Müdahale
Ordunun siyasete müdahalesi, siyaset üzerindeki ağırlığı ve siyaseti yönlendirmesi Türkiye’de her zaman gündem maddesi olmuştu. Bunun sebebini anlamak için ordunun Türkiye tarihindeki gelişimini hatırlamakta fayda var.
Eski dönemlerde hayatta kalmak için iyi savaşmak, bu savaşlarla yeni topraklar işgal etmek, buralardan elde edilen fetih ganimetleri ile ekonomi ve maliyeyi güçlendirmek ve bu sistematiği korumak için güçlü bir orduya sahip olmak gerekiyordu. Kazanılan topraklar işletilecek, vergilendirilecek ve askeri besleyecekti. Kazanılan toprakların beslediği taşranın atlı askerlerine, zamanla kazanılan topraklardan ele geçirilen nitelikli insan gücünün geri bölgelere çekilerek eğitilmesi sonucu merkezi yaya ve süvari ordu birlikleri de katıldı. Bu ikinci grup genelde Hristiyan çocuklardan oluşan, ömür boyu bekar, aile ve toplum bağlarından koparılmış, İslamlaştırılmış, padişahın kayıtsız şartsız emrinde olacak biçimde yetiştirilmiş seçkin bir askeri örgüttü.
Bu seçkinlerden sivil ve asker yönetici olarak sivrilenler bürokrasi mekanizmasını oluşturarak zaman içerisinde kendi korunaklı ve ayrıcalıklı pozisyonlarını güçlendirdiler. Hatta iktidarlarını öylesine etkinleştirdiler ki padişahı denetleyen bir güç haline geldiler. Bu güç maalesef savaş meydanlarına yansımıyordu. Mevcut merkez ordusu disiplinsiz, yaygaracı, mali, siyasi ve askeri sorunlar yaratan, padişah ve vezirleri tahttan indiren bir çeşit tüketim ordusu olmuştu.

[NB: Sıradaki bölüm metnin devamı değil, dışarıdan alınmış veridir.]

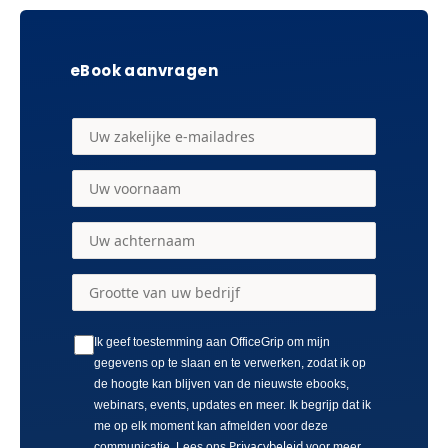
eBook aanvragen
Ik geef toestemming aan OfficeGrip om mijn
gegevens op te slaan en te verwerken, zodat ik op
de hoogte kan blijven van de nieuwste ebooks,
webinars, events, updates en meer. Ik begrijp dat ik
me op elk moment kan afmelden voor deze
Privacybeleid
communicatie. Lees ons
voor meer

Fransa, İsveç, Prusya ve daha sonra Rusya gelişen yeni taktik ve askerlik sanatına göre disiplinli modern ordularını kurmuşlardı. Batı’ya karşı alınan her askeri yenilgi ordunun yeniden düzenlenmesi ihtiyacını hissettiriyordu. Devleti kuran güç ordu olduğuna göre devleti kurtaracak güç de ordu olmalıydı.
Yabancı subay ve yabancı askeri yayınlarla eğitilen Nizamı Cedid çağdaş bir ordu olarak tasarlanmıştı. Ancak gelenekçi askerler bir isyanla bu orduyu dağıttı. Bu dönemde, topçu, istihkam ve deniz subayları yetiştirmek için yeni yüksek okullar açılmıştı. Modern ordu tasarımına Sekbanı Cedid’le devam edilmek istendi. Ancak gelenekçiler padişahı zorlayarak bu orduyu da terhis ettirdiler. Gelenekçilerin askeri dayanağı olan Yeniçeri Ocağı da akabinde gönüllü birlikler tarafından iyi planlanmış kanlı bir baskın ile ortadan kaldırıldı.
Yeniçerinin boşluğunu doldurmak için Asakiri Mansurei Muhammediye adıyla yeni bir ordu oluşturuldu. Günümüz ordusunun temelleri sayılacak bu yapılanmanın adı sonradan Asakiri Nizamiye olarak değiştirildi. Prusya askeri sistemine göre Alman subayı Moltke tarafından eğitilen bu ordu, barış ve savaş durumlarına göre örgütlenerek ülkeyi önemli şehirleri merkez alan altı askeri bölgeye ayırıyordu. Askerlik angarya değil, beş yıllık bir vatan hizmeti oluyordu. Bu dönemde piyade ve süvari subaylar ile askeri doktor ve eczacı yetiştiren yüksek okullar açıldı. Tüm askeri okullarda yabancı subaylar tarafından çağdaş eğitim verilmeye başlanmıştı.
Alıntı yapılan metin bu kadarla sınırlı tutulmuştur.